6

how can i create a checksum of only the media data without the metadata to get a stable identification for a media file. preferably an cross platform approach with a library that has support for many formats. e.g. vlc, ffmpeg or mplayer.

(media files should be audio and video in common formats, images would be nice to have too)

yawniek
  • 269
  • 2
  • 13
  • 2
    I think you are looking for some fingerprinting algorithm... Which would be interesting as it can be used to identify similar media, too. Looking forward to answers, bumping. +1 – hurikhan77 Mar 07 '10 at 09:51
  • fingerprinting is interesting too, there is e.g. libofa [1] for audio (which i could not compile on osx despite patches) but i want something more generic to identify duplicate files and not duplicate songs/movies. [1] http://code.google.com/p/musicip-libofa/ – yawniek Mar 07 '10 at 09:55
  • by "without the tags" do you mean "without the metadata"? if so, saying "media data" may confuse things. – cregox Apr 08 '10 at 19:48

2 Answers2

3

I don't know of any existing platform-independent software that will accomplish this, but I do know a way that this could be accomplished in an interpreted (platform-independent) language such as Java.

Essentially, we simply need to strip any metadata (tags) from the file, demultiplexing video files beforehand. Theoretically after demux and removing metadata, one could hash the file and compare against another file that has undergone the same process to match identical files despite having different tags. Unlike a fingerprint, this would not identify similar songs/movies but identical files (imagine you might want the 10 different versions or bitrates of a given song you've archived, but don't want 2 identical copies of any of them floating around).

The most troubling part of this is removing tags as there are many different specifications for tag formats which are not necessarily implemented the same across different applications, i.e. the same exact audio file given identical tags separately through two different applications may not result in identical output files. The only way this could pose an issue fatal to the concept of an audio-only checksum is if popular tagging software makes any changes to the binary audio portion of the file, or pads the audio in a non-standard way.

Taking a checksum is trivial, but I'm not aware off the top of my head of any platform independent libraries to demux and detag mpeg files.

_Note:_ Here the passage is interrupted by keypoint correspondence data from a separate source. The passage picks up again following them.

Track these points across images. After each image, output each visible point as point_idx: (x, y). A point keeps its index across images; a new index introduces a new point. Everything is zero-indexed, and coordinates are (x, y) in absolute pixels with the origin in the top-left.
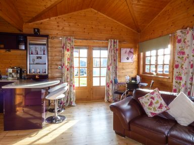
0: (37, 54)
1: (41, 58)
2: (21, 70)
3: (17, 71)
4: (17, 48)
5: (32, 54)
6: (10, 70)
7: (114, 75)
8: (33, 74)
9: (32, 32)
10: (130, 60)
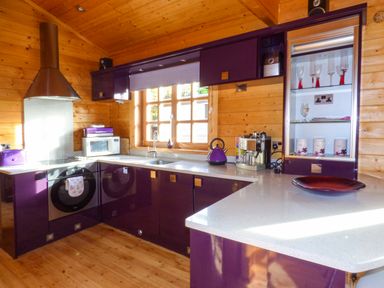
0: (318, 85)
1: (329, 100)
2: (268, 143)
3: (259, 145)
4: (259, 75)
5: (300, 87)
6: (244, 143)
8: (302, 156)
9: (304, 14)
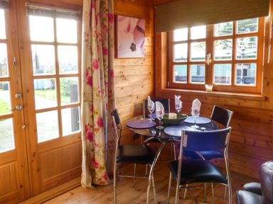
7: (106, 100)
10: (138, 53)
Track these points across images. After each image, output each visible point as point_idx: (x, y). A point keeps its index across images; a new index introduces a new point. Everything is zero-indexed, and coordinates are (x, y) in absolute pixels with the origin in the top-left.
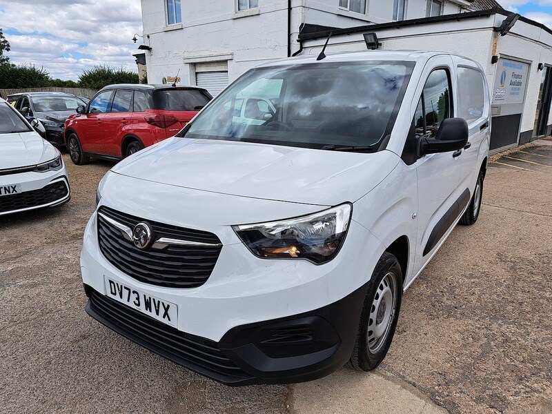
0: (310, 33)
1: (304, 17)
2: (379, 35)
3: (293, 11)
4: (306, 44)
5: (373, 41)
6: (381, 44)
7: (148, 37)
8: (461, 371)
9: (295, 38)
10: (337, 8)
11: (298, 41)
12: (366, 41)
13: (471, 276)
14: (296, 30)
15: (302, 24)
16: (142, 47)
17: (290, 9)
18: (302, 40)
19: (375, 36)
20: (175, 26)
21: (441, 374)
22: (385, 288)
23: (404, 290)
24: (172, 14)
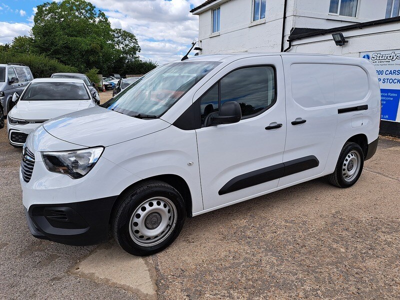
0: (299, 34)
1: (294, 23)
2: (345, 34)
3: (287, 20)
4: (294, 43)
5: (340, 39)
6: (347, 42)
7: (201, 42)
9: (287, 38)
10: (327, 14)
11: (288, 41)
12: (334, 39)
14: (288, 33)
15: (293, 28)
16: (196, 49)
17: (285, 18)
18: (290, 41)
19: (342, 36)
20: (216, 34)
22: (155, 206)
23: (194, 214)
24: (215, 26)
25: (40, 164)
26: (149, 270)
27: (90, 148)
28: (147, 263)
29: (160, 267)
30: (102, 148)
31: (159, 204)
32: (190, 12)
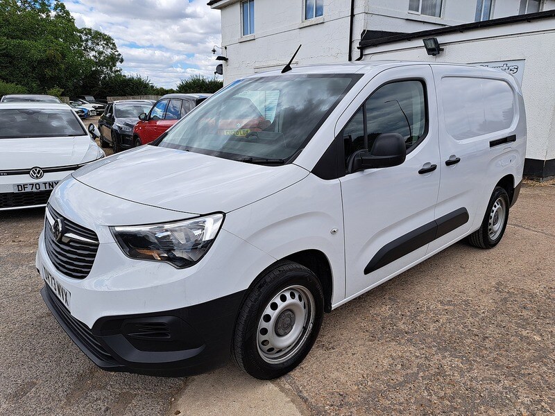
0: (373, 39)
1: (366, 24)
2: (441, 39)
3: (356, 18)
4: (367, 51)
5: (433, 46)
6: (443, 50)
7: (226, 48)
8: (365, 396)
9: (356, 44)
10: (406, 13)
11: (358, 48)
12: (426, 46)
13: (449, 303)
14: (357, 37)
15: (364, 31)
16: (219, 58)
17: (352, 16)
18: (362, 47)
19: (436, 42)
20: (249, 37)
21: (342, 395)
22: (289, 300)
23: (334, 306)
24: (247, 26)
25: (108, 247)
26: (293, 401)
27: (201, 216)
28: (282, 390)
29: (305, 395)
30: (221, 215)
31: (293, 296)
32: (208, 4)
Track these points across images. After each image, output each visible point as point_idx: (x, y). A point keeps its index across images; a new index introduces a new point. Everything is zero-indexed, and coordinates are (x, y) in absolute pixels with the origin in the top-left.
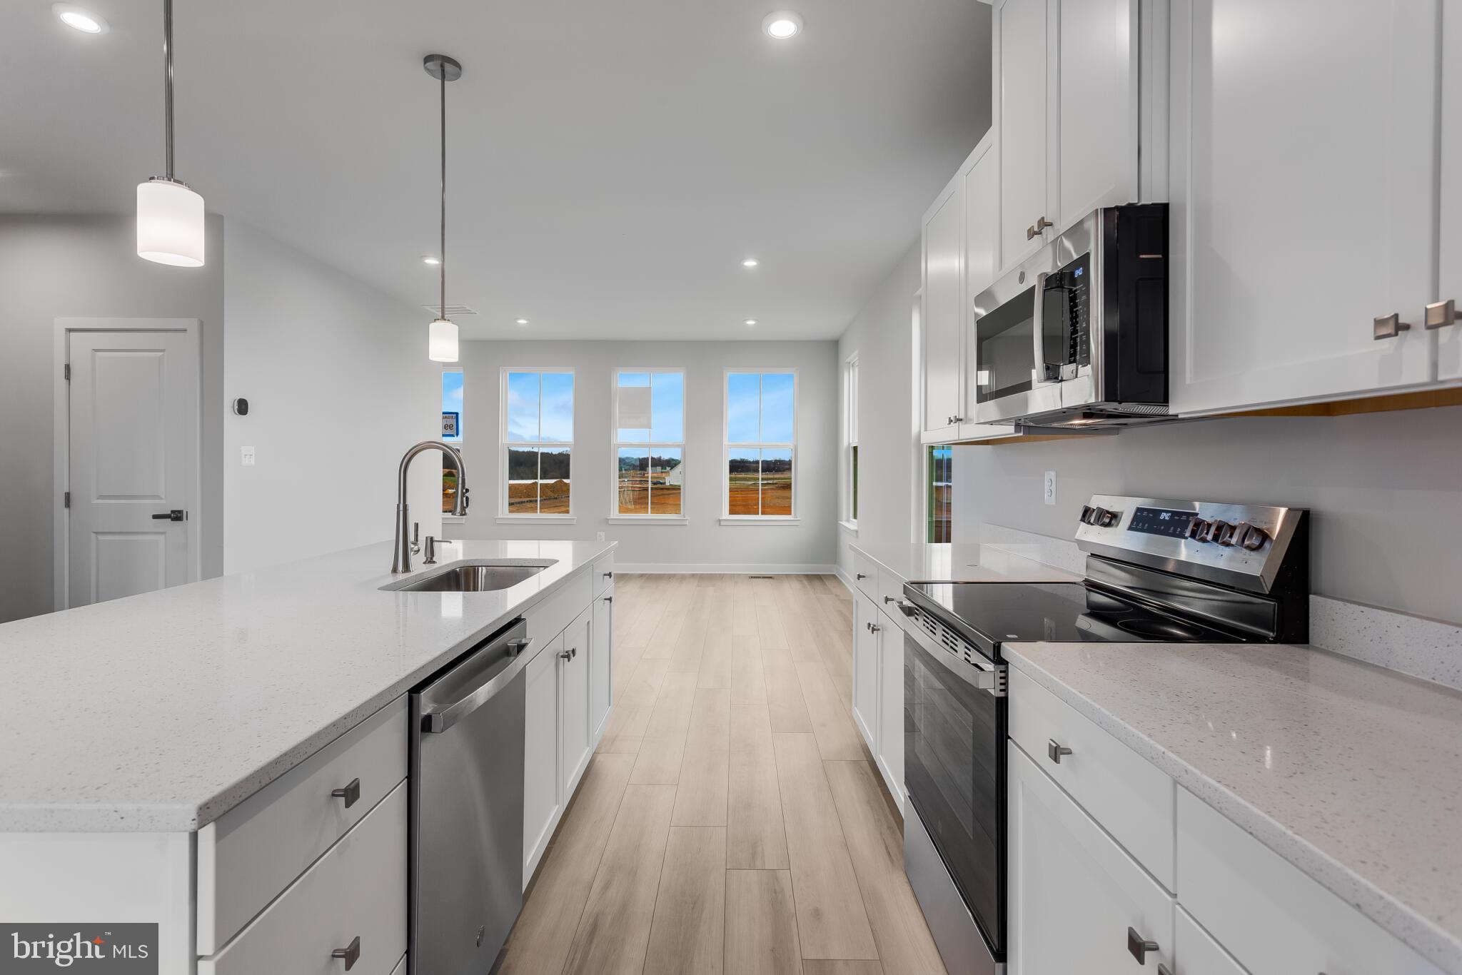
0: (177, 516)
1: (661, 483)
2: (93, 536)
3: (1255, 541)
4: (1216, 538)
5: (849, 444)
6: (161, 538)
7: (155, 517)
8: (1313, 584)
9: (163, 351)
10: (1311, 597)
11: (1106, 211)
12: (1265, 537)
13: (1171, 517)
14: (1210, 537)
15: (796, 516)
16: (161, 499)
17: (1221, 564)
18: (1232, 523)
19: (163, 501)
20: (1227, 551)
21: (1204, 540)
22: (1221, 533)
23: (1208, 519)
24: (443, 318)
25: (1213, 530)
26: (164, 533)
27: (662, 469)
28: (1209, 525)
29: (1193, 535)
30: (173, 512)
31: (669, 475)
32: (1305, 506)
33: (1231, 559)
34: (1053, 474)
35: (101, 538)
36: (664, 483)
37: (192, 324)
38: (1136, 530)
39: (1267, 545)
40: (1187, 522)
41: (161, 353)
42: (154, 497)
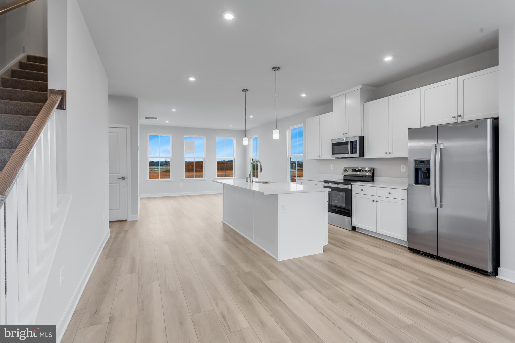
0: (123, 178)
5: (251, 158)
7: (118, 179)
8: (375, 175)
9: (119, 133)
10: (375, 177)
11: (359, 136)
12: (370, 171)
13: (358, 170)
18: (367, 170)
19: (120, 174)
20: (368, 173)
26: (119, 183)
28: (364, 170)
29: (362, 171)
34: (333, 165)
37: (128, 127)
38: (353, 171)
41: (118, 134)
42: (117, 173)
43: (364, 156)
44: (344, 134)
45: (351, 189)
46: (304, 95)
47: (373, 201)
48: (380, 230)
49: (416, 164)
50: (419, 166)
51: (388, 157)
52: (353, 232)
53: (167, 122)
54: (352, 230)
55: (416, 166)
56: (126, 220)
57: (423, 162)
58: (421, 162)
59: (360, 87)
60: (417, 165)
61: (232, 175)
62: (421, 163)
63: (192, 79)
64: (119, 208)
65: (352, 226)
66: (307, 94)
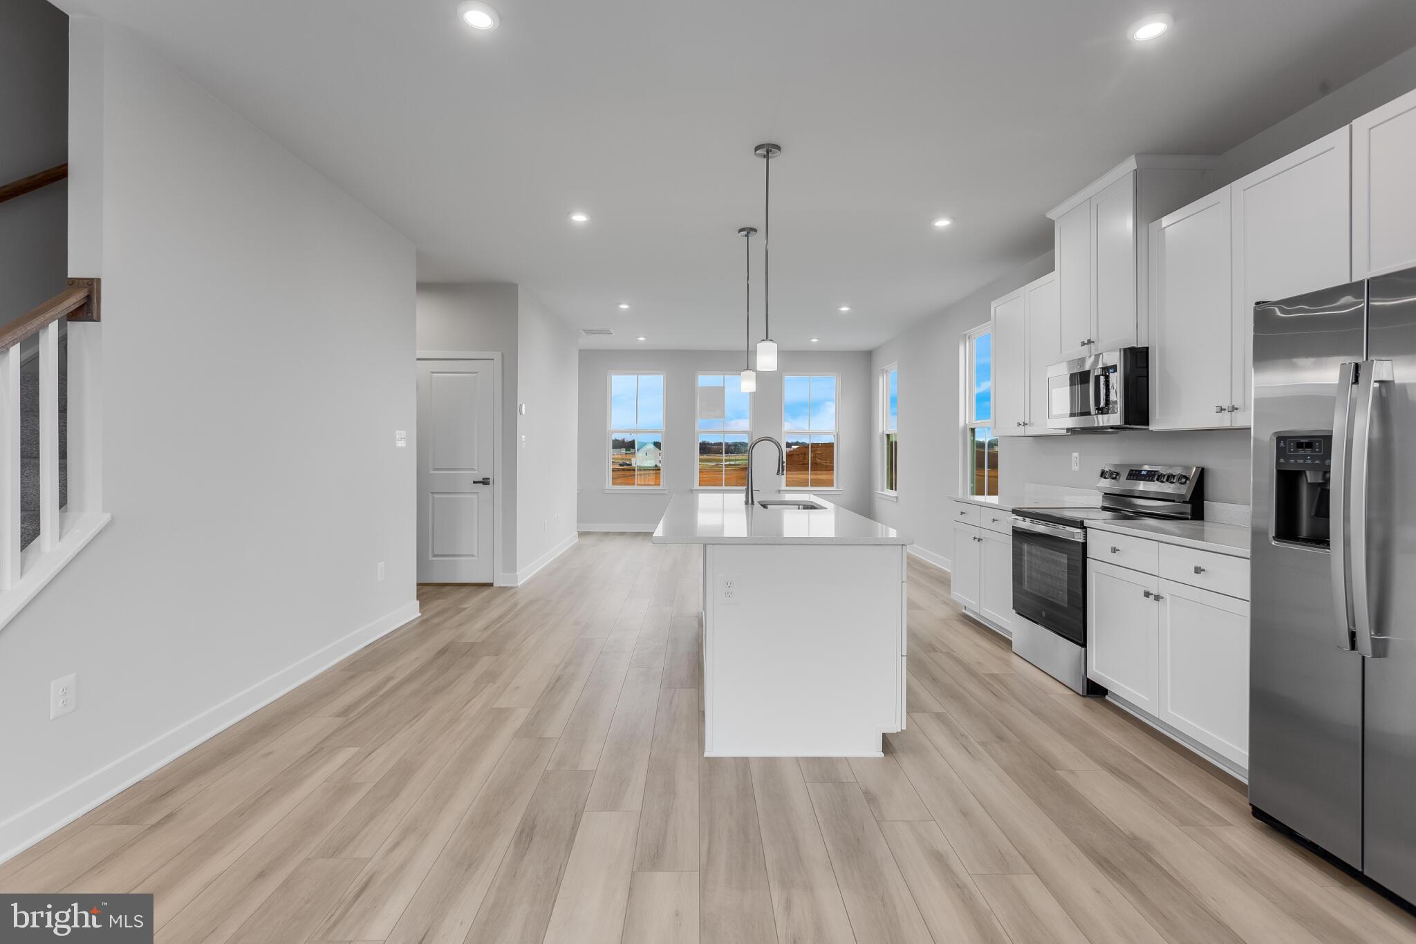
0: (485, 482)
1: (628, 465)
2: (430, 494)
3: (1184, 480)
4: (1167, 480)
5: (884, 432)
6: (475, 496)
7: (474, 482)
8: (1206, 496)
9: (477, 373)
10: (1205, 502)
11: (1125, 350)
12: (1187, 478)
13: (1147, 473)
14: (1165, 480)
15: (838, 487)
16: (475, 470)
17: (1169, 491)
18: (1174, 474)
19: (476, 472)
20: (1172, 485)
21: (1162, 482)
22: (1170, 478)
23: (1165, 473)
24: (748, 369)
25: (1166, 478)
26: (478, 493)
27: (626, 451)
28: (1164, 475)
29: (1158, 480)
30: (483, 479)
31: (634, 457)
32: (1202, 466)
33: (1173, 488)
34: (1077, 454)
35: (435, 496)
36: (631, 465)
37: (497, 356)
38: (1130, 479)
39: (1188, 482)
40: (1155, 475)
41: (475, 374)
42: (473, 469)
43: (1147, 424)
44: (1083, 344)
45: (1084, 545)
46: (942, 223)
47: (1147, 594)
48: (1169, 711)
49: (1280, 452)
50: (1292, 461)
51: (1227, 424)
52: (1089, 700)
53: (642, 339)
54: (1088, 693)
55: (1282, 460)
56: (491, 585)
57: (1309, 445)
58: (1300, 445)
59: (1131, 164)
60: (1287, 458)
61: (830, 483)
62: (1301, 452)
63: (579, 218)
64: (476, 555)
65: (1088, 680)
66: (953, 218)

I know that in 'nix environments, mpgtx is a great command-line tool that could perform the demux and detag, but obviously that is not a platform-independent solution.

Maybe someone out there feels ambitious?

defines
  • 9,494
  • 4
  • 35
  • 52
  • this is the way to go. in the meantime i wrote ha patch for ffmpeg to calculate sha1 hashes instead of adler32 checksum. this essentially does the trick. if anyone would like to help me bringing this to ffmpeg that would be great. – yawniek Apr 30 '10 at 12:06
0

one possible solution i found seems to be with vlc:

./VLC -I rc snd.mp3 :sout='#std{mux=raw,access=file,dst=-}' vlc://quit | sha1sum
yawniek
  • 269
  • 2
  • 13